Of course, it’s at least equally likely that firms and partners don’t negotiate this way with each other at all, and if you prefer to believe that, then the “premium” is arguably much closer to zero than the graphs indicate.  This does not vitiate the analysis in the slightest.

Here’s the schematic payoff for the put buyer (the partner-with-guarantee):

 

And the payoff for the put writer (the firm):

 


To call the payoff matrices asymmetric is to belabor the obvious.

Why, you may be asking yourself by now, would the two parties enter into such an arrangement?  Frankly, their intent is irrelevant to the analysis:  This is simply meant to portray and help explicate the nature and potential consequences of the bargain.

But if you care to speculate, the most logical explanation is probably that no firm (certainly senior management of no firm) expects the firm’s fortunes to decline; the risk of being “short” the put is presumed to be imaginary.  The partners’ motivation is presumably more straightforward, acquiring an insurance policy against disappointment.

What matters is that this whole exercise of deconstructing the consequences of puts on equities in the financial markets is an analogy and only that.  Shareholders are presumed (certainly under the efficient markets hypothesis) to have no ability whatsoever to influence share price, so it’s the unseeing and unfeeling operation of the market that determines who’s pleased and who’s sorry that they entered into one side or the other of the put transaction.

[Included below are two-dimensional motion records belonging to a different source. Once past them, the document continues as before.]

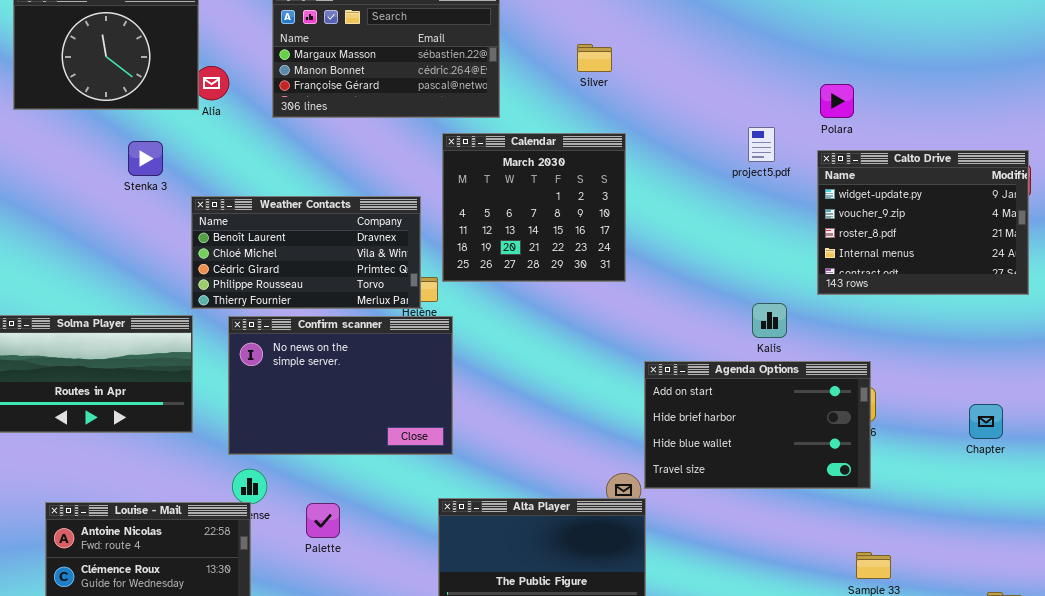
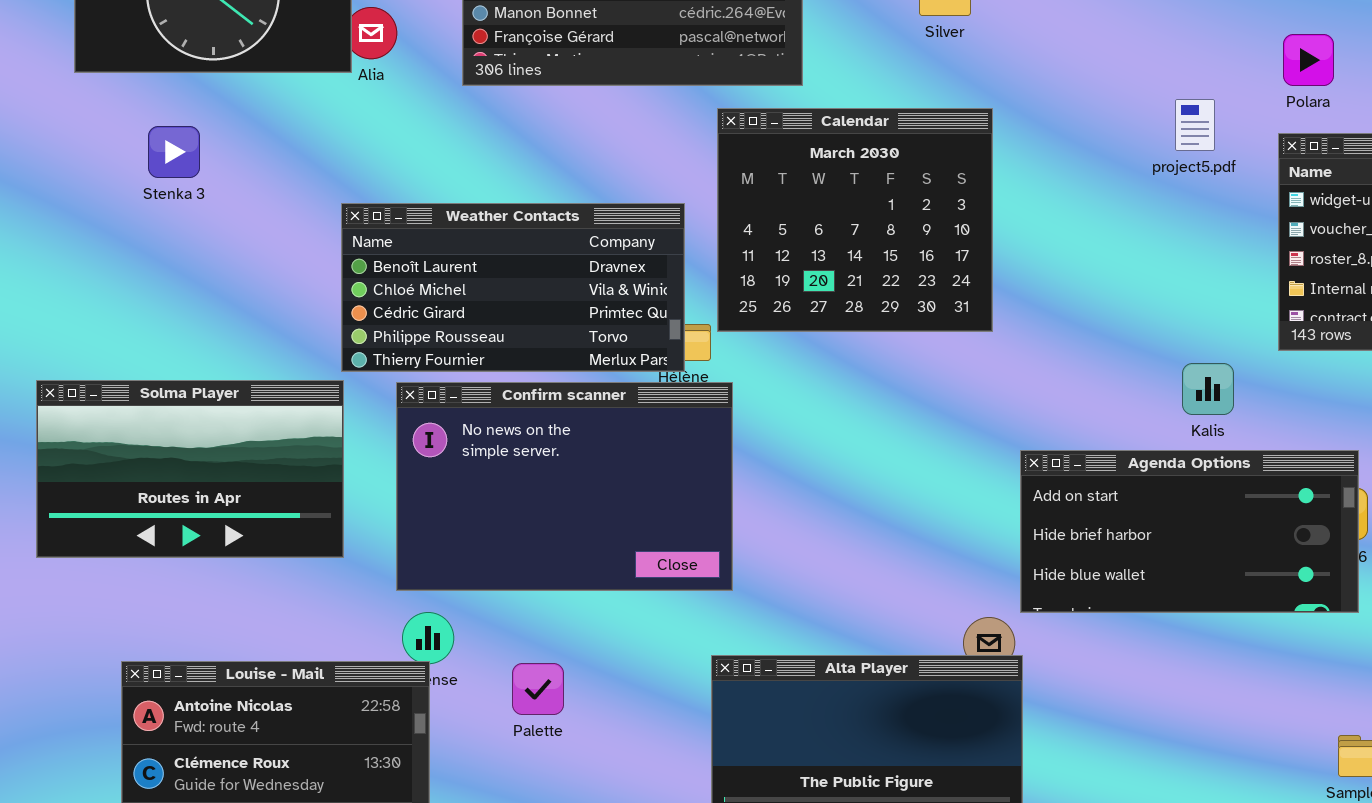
Stenka 3: [128,141,163,176] -> [148,126,200,178], moved
Agenda Options: [644,361,871,489] -> [1020,450,1359,613], resized

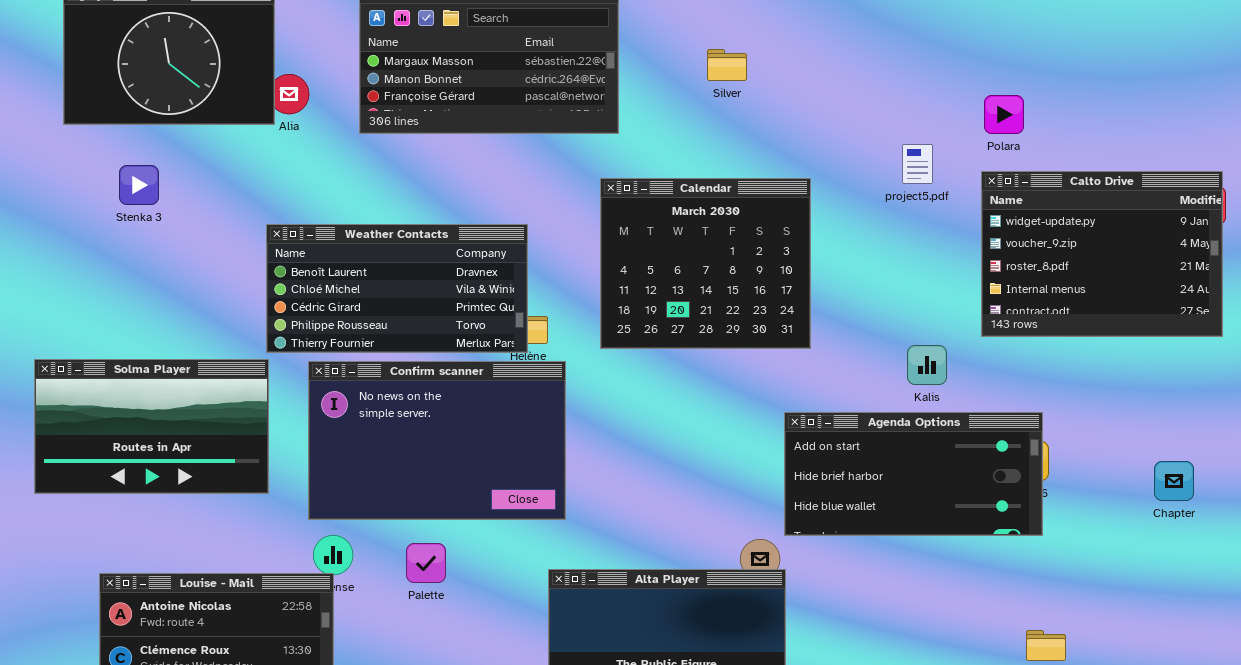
Calendar: [717,108,993,332] -> [600,178,811,349], moved
Palette: [512,663,564,715] -> [406,543,446,583], moved

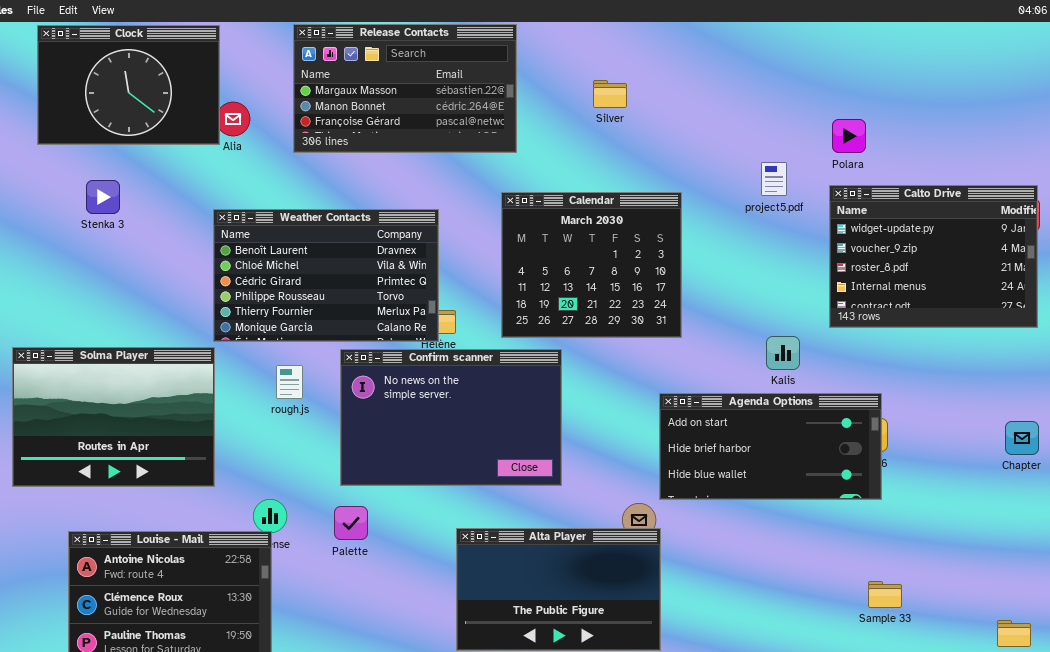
Weather Contacts: [266,224,528,353] -> [213,209,439,342], resized
Solma Player: [34,359,269,494] -> [12,347,215,487], resized
Confirm scanner: [308,361,566,520] -> [340,349,562,486], moved
Chapter: [1154,461,1194,501] -> [1005,421,1039,455], moved

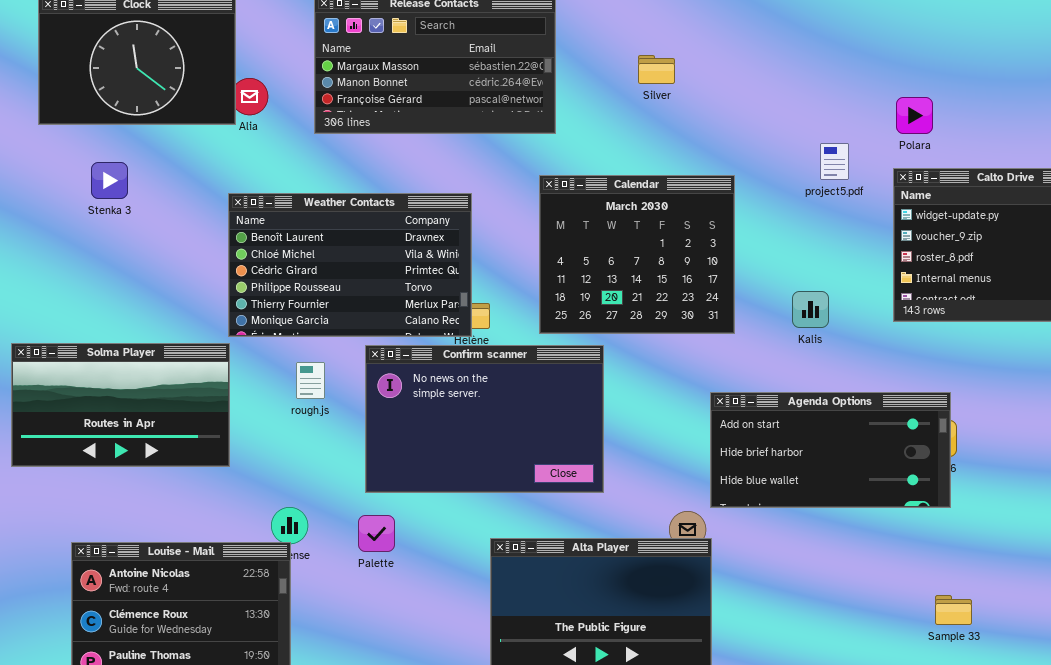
Kalis: [766,336,800,370] -> [792,291,829,328], moved
Solma Player: [12,347,215,487] -> [11,343,230,467], resized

This is quite the opposite of partners, particularly significant rainmaking partners, in a law firm; decoupling their financial fortunes from the firm’s performance would seem to violate the very spirit of what partnership should mean.  Many observers argue the original sin of investment banks was going public, eviscerating the notion of partnership and substituting the infamously named “OPM” in its place: Other People’s Money. We could do worse than to take a lesson from that sorry, expensive, and checkered history.